_YOUR GOAL_
Return each line of the listing that contains the word "Pulver".

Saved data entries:
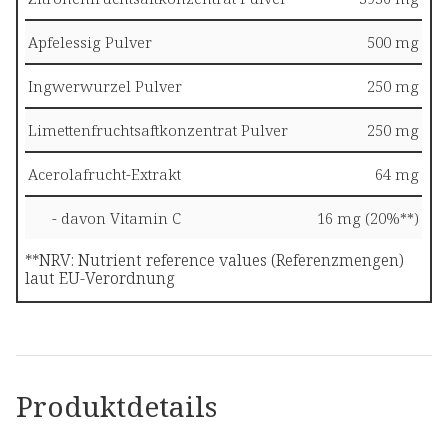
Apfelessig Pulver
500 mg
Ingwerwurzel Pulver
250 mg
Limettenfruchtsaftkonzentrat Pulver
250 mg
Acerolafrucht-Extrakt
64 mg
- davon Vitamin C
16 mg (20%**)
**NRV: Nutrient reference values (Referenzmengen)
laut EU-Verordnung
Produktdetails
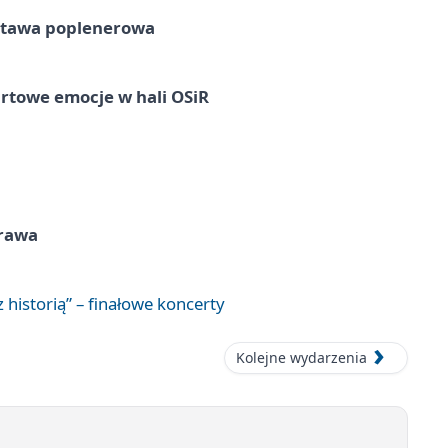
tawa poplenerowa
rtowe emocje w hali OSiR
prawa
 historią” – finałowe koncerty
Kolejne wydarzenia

_REPLY_
Apfelessig Pulver
Ingwerwurzel Pulver
Limettenfruchtsaftkonzentrat Pulver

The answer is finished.